Bdelloid rotifers are a behaviourally understudied group of microscopic animals. This physiologically and morphologically homogenous group is famous for at least two extraordinary features: era-long history of obligate parthenogenesis (Welch and Meselson 2000) and exceptional capabilities of anhydrobiosis (Ricci 1987; Kaczmarek et al. 2019). Indeed, asexuality and dormancy can be considered the key traits of the evolutionary and ecological success of bdelloids (Ricci 1987, 2017; Wilson and Sherman 2013). Leaving sympatric enemies behind, a single dormant individual is able to colonise any suitable habitat in which it lands (Wilson and Sherman 2013). In addition, bdelloid degree of habitat specialisation is generally low and their ecological tolerance is wide (Fontaneto et al. 2011), all followed by wide geographic distributions (Fontaneto et al. 2008). Spatiotemporal decoupling from coevolving enemies (Wilson and Sherman 2013) may thus be considered the primary long-term defence strategy in the group. Strong selection on predator species-specific behavioural responses would then not be expected. Yet at the same time, like myriads of other small aquatic animals, in their active form they are vulnerable to a wide range of predators and physical challenges, requiring efficient behavioural defence mechanisms.
Recognition of chemical cues of predation is ubiquitous among aquatic prey. Bdelloid biology suggests possibly weakened selection on the evolution of responses to particular species of predators. We test the basic hypothesis that a bdelloid rotifer recognises chemical cues of sympatric predator and alters swimming behaviour accordingly. This shall manifest either as (1) a direct response to such stressor present individually or as (2) an enhanced response to a combination of stressors.
Materials and methods
Animal collection and culture
Bdelloid rotifer Philodina megalotrocha Ehrenberg, 1832 (Fig. S1) and cyclopoid copepods Macrocyclops fuscus (Jurine, 1820) and Mesocyclops leuckarti (Claus, 1857) were used as the prey and the predators. Philodina megalotrocha (Philodinidae) is a cosmopolitan species (Jaturapruek et al. 2018) often found on aquatic vegetation in open water (Ricci 1987; Pejler and Bērziņš 1993). The rotifers used in this study were collected with common bladderwort (Utricularia vulgaris) from a small pond in the Botanical Garden—Centre for Biological Diversity and Conservation, Polish Academy of Sciences, in Powsin in summer 2017 and 2018. Copepods of both species were collected from the same pond, in consecutive years, respectively.
After collection, the animals were grown under laboratory conditions for weeks. The rotifers were cultured in a 1 l glass container with conditioned lake water with the common bladderwort. Once a week, 1 ml of concentrated Acutodesmus obliquus green algae culture was added. The copepods were grown individually on a 24-well test plate in 1.5 ml of filtered lake water. Once a week, 0.01 ml of A. obliquus was added. All animals were grown at a temperature of 21 °C (see also below) and in summer photoperiod (16L: 8D). Experiments with M. fuscus as predator (I) were performed in August 2017, experiments with M. leuckarti (II) in August 2018.

Questions to answer:
[1] Translate this sentence from the rotifer study text into Spanish: "Recognition of chemical cues of predation is ubiquitous among aquatic prey."
[2] According to the rotifer study text, when were the experiments with M. fuscus as predator performed?
[3] Carry on the rotifer study text from its last sentence.

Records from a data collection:
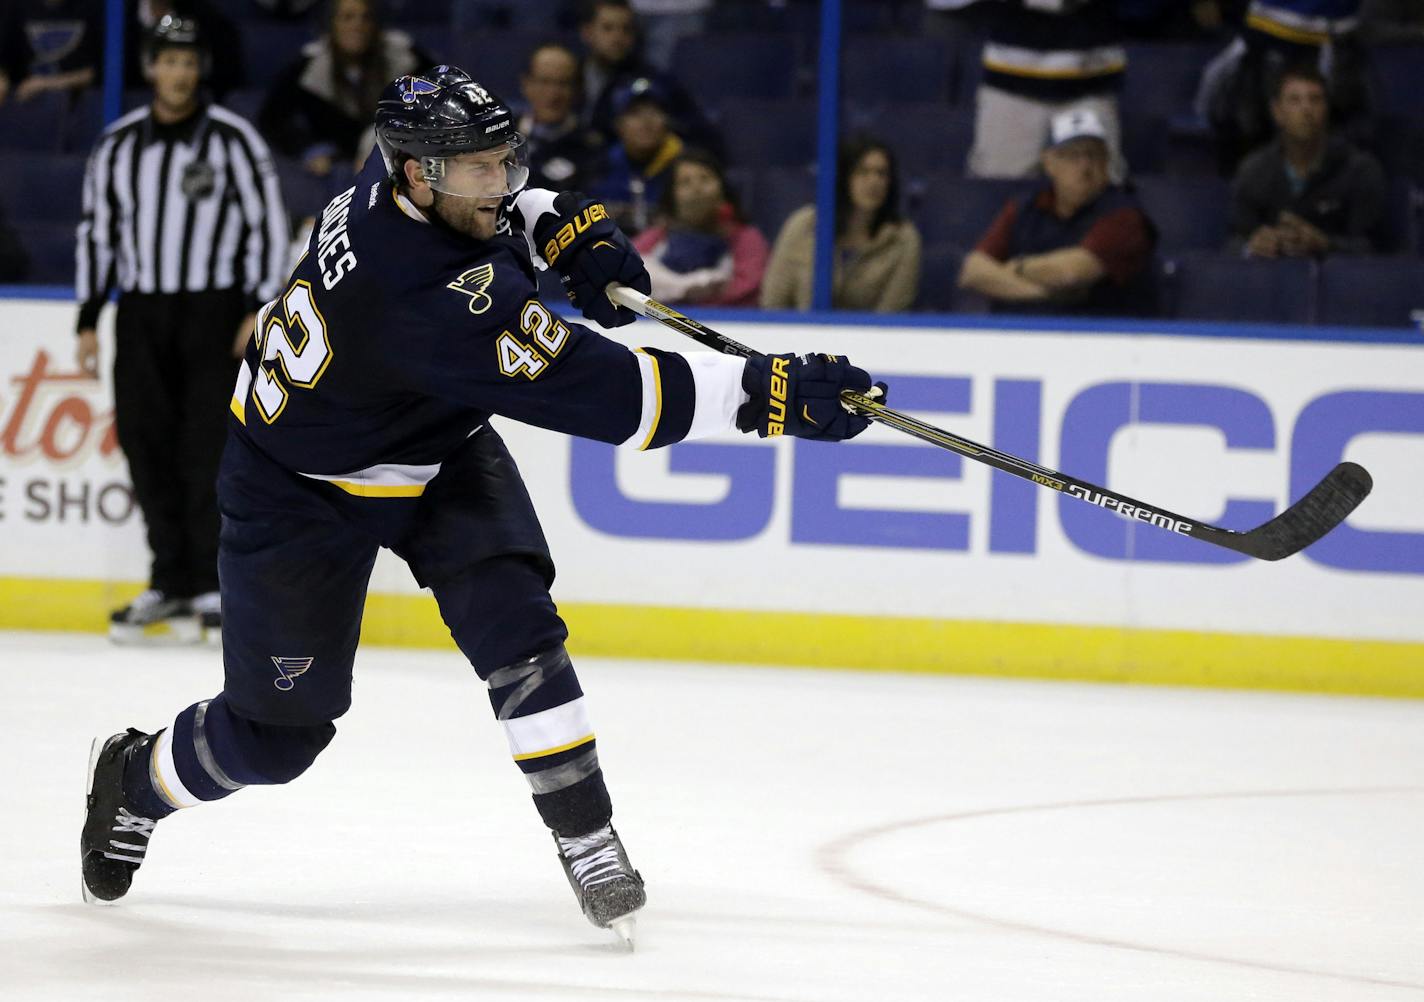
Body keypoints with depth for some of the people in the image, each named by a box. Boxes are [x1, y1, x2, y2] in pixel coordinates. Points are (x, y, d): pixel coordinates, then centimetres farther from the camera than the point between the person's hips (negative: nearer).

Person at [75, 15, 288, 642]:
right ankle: (170, 583, 8)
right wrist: (88, 320, 9)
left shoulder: (232, 140, -4)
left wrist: (260, 310, -9)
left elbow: (267, 223, -3)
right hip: (141, 316, 4)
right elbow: (96, 231, 13)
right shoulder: (118, 145, 7)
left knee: (210, 445, -9)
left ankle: (213, 586, -5)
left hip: (214, 312, -4)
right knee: (147, 446, 1)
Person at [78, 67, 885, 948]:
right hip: (301, 489, -7)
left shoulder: (408, 175, -18)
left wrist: (565, 228, -9)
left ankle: (586, 837, -7)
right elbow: (601, 394, -43)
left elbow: (497, 204, 11)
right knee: (278, 734, 3)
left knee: (511, 618, -15)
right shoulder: (431, 296, -42)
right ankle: (133, 782, 33)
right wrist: (770, 395, -44)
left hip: (437, 452, 7)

Set of answers:
[1] El reconocimiento de las señales químicas de depredación es omnipresente entre las presas acuáticas.

[2] In August 2017.

[3]
Predation tests
To confirm the anecdotal reports on the possible predation of M. fuscus and M. leuckarti on P. megalotrocha, predation tests were carried out. To this end, for each predator, eight 0.2 ml cavity slides were used as predation arenas, five rotifers were placed in each cavity (2 × 8 × 5 = 80 individuals), and into half of them one predator was added. After 24 h, the number of rotifers remaining on each slide was recorded.
Predation response experiments
In each experiment, for seven consecutive days, every day two adult P. megalotrocha were randomly picked from the culture and each was placed on a slide with 0.2 ml of conditioned lake water either with or without chemical cue of predation. The slides were covered to minimise evaporation and the rotifers were thus incubated for 24 h. The water with copepod chemical cues was obtained by exposing a single adult copepod (M. fuscus in experiment I, M. leuckarti in experiment II), a different individual for each test, in 0.2 ml of conditioned lake water for 24 h before the intended use.
After 24-h individual exposure in water with or without copepod chemical cues, the rotifers were filmed, each three times, all recordings under the same lighting conditions. Three drops of freshly obtained conditioned water with or without copepod cues were added to the appropriate slide (for chemical cue refreshment) and 15 min were allowed to stabilise the behaviour of the rotifer. The animals were filmed for five minutes. After the first four minutes, three gentle strokes to the glass of the slide were applied with a dissecting needle. The impacts simulated a direct threat to which the rotifer respond with change in behaviour (personal observation). Repeated recordings were carried out every 15 min, alternating between control and copepod cue-exposed rotifers.
Experiment II was replicated and performed also with rotifers cultured in 22 °C. In total, the behaviour of 42 rotifers was filmed (3 experimental trials × 2 treatments × 7 individuals) in 126 recordings (3 repeated recordings).
Behavioural states
We distinguished six basic behavioural states (activities) in the over four hours of one-second-accuracy analysed recordings of the Philodina megalotrocha rotifers. Three behaviours were without displacement: (1) curling—pulling the foot telescopically into the trunk and pulling in the corona (trochi retracted into the head), (2) sensing—activity of the sensory organ, rostrum, while with foot attached to the substratum, and (3) wheeling—filter feeding: rotating activity of the ciliary corona, mastax moving steadily, while with foot attached. Three behaviours were types of movement: (4) circling—spinning, swimming in tiny circles, (5) swimming—directional movement through water, propelled by the rotating activity of the corona, and (6) crawling—creeping, directional movement on the substratum: attaching posterior end to the substratum, stretching forward, then attaching the anterior end and then releasing the foot and drawing the rear end forward.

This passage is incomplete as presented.